Page-level text extractions:
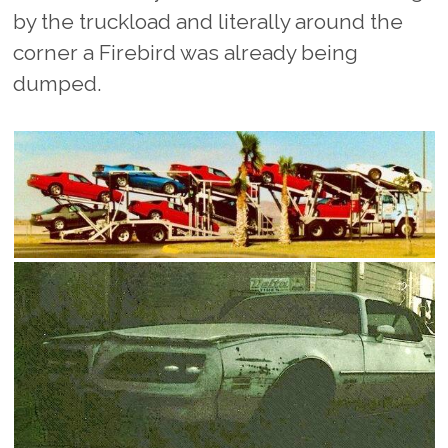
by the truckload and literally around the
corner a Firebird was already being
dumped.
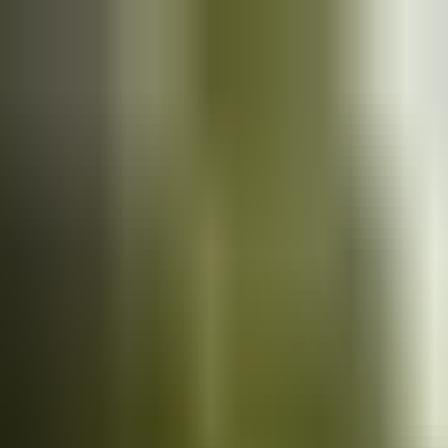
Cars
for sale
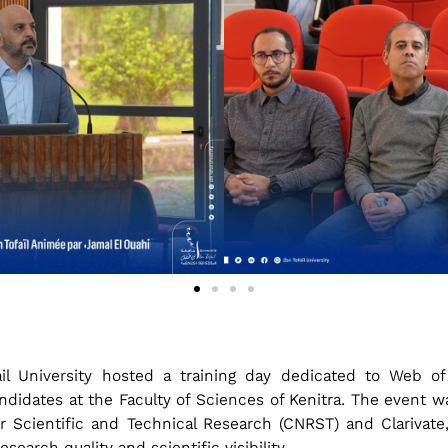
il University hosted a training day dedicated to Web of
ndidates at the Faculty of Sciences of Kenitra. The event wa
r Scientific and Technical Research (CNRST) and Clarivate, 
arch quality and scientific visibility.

**The problem**
Please reproduce the lines exactly from the one containing "corner a Firebird was already being" through the last line of the data above, and keep the pictures out.

**Task output**
corner a Firebird was already being
dumped.
Cars
for sale
il University hosted a training day dedicated to Web of
ndidates at the Faculty of Sciences of Kenitra. The event wa
r Scientific and Technical Research (CNRST) and Clarivate, 
arch quality and scientific visibility.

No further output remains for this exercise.